Hey, guess who is back! No, not me, I mean Egan Bernal! This is a very exciting thing, and I will get to that in a moment.

But first… my usual August apology for stepping away. I’m not actually sorry, and I wouldn’t even go so far as to feel bad for anyone who was deprived of my wisdom since the end of the Tour de France. Really, everyone came out ahead. But anyway, I’ve been suffering a mix of exhaustion (in the having-something-to-say sense), vacation obligations (go to Alaska. Seriously.), and the physical and emotional drainage involved with dropping off a child at college 800 miles away. I probably didn’t cry as much as I should have, but then again my eye doctor says that my tear ducts are too degraded from looking at a computer all day, so that’s probably the explanation.

Photo by BO AMSTRUP/Ritzau Scanpix/AFP via Getty Images

Egan Again!

OK, to start with good news, it really is true that Egan Bernal is back on his bike, in competition. He started the Denmark Tour last week, although for reasons I don’t fully understand, he was a DNF in the final stage — possibly a result of INEOS burning through guys to set up Magnus Sheffield’s unsuccessful shot at the overall win. The race finished with 5.5 circuits, so I suspect Bernal and several others just climbed off at the finish line with a lap or three to go.

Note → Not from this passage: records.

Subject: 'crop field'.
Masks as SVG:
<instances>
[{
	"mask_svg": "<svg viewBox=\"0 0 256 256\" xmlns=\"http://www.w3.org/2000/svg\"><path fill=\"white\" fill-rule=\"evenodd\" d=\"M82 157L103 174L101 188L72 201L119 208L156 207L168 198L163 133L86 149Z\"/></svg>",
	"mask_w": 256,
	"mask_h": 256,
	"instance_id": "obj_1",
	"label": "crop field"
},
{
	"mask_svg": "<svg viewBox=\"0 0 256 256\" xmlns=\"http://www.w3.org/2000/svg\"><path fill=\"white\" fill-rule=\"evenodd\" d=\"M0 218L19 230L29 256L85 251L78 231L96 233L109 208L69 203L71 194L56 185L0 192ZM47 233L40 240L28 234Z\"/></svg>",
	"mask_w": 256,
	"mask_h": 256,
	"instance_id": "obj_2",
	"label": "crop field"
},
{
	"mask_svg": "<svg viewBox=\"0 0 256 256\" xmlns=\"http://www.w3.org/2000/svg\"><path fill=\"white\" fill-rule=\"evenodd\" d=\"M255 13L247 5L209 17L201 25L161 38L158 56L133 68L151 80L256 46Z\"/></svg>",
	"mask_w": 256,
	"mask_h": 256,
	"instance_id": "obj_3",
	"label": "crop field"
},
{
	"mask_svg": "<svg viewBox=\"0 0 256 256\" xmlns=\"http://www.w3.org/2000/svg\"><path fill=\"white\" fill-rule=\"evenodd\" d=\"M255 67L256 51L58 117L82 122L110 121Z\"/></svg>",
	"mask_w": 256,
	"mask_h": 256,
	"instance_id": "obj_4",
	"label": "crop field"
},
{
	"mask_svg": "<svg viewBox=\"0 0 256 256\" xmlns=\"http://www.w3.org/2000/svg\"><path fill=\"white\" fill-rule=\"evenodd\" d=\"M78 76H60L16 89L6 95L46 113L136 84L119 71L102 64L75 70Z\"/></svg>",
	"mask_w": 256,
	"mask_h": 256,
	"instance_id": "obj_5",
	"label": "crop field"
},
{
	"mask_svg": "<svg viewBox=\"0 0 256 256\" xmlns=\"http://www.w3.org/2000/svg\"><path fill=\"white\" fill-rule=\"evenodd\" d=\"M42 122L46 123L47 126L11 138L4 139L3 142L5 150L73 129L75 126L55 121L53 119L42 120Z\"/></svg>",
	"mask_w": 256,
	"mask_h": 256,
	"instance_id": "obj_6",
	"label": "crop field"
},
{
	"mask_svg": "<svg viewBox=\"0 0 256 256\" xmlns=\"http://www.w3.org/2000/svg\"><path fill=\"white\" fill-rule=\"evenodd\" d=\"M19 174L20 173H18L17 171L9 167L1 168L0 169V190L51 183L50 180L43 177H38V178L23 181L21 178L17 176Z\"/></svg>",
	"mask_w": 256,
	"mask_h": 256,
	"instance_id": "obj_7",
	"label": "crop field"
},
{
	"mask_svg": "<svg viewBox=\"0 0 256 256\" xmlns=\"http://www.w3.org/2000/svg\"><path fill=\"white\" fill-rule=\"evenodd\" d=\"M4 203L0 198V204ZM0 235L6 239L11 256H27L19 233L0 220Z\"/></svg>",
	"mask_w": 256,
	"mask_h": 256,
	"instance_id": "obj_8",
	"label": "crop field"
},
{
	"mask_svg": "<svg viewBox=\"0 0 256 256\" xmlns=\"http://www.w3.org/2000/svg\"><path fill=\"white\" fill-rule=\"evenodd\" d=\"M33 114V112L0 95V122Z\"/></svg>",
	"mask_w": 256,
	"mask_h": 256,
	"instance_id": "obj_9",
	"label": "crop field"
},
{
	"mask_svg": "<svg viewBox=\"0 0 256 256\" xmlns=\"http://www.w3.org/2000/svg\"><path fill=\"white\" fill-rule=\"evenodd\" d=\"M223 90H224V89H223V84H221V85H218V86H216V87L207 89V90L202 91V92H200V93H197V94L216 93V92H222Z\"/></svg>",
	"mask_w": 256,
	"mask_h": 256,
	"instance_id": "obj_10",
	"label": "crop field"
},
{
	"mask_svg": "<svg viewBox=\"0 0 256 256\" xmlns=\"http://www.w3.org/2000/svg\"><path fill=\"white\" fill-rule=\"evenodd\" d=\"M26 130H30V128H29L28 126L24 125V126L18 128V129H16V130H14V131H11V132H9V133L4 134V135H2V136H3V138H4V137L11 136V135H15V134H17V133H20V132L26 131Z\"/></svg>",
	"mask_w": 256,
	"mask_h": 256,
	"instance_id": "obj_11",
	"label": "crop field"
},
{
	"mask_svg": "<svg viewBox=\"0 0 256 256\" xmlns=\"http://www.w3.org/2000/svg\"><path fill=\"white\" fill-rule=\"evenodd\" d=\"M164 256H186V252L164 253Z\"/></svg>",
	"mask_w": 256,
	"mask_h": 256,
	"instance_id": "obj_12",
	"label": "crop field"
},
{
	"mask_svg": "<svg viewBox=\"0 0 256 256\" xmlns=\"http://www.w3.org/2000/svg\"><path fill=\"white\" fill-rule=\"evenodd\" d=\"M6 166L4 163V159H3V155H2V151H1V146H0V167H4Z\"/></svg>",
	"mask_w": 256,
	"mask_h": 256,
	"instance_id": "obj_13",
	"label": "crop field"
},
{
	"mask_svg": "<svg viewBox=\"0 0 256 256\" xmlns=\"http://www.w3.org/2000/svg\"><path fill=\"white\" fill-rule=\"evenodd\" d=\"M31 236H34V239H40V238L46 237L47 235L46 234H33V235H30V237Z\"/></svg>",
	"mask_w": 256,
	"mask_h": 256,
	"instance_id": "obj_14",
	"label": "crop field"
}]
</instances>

Anyway, he’s right back at it this week riding the Deutschland Tour which is two stages into its four events, and so far Bernal is just going through the motions. But it should get interesting on Friday — tomorrow as I write this — when for the first time in his comeback he is given a legitimate mountain stage to test his legs. Stage 3 to Schauinsland spends nearly all of the last 20km going uphill, including a final maybe 11km climb to the finish atop the Holzschlagermatte. Most of Bernal’s injuries from his horror crash last winter are of the type that, when healed, should not affect his ability to ride, but he also broke his femur, and the recovery from that injury might be the sort of thing that would warrant keeping your expectations in check until next season. Anyway, tomorrow will at least be a chance to see how far along the comeback trail the 2019 Tour de France champion really is.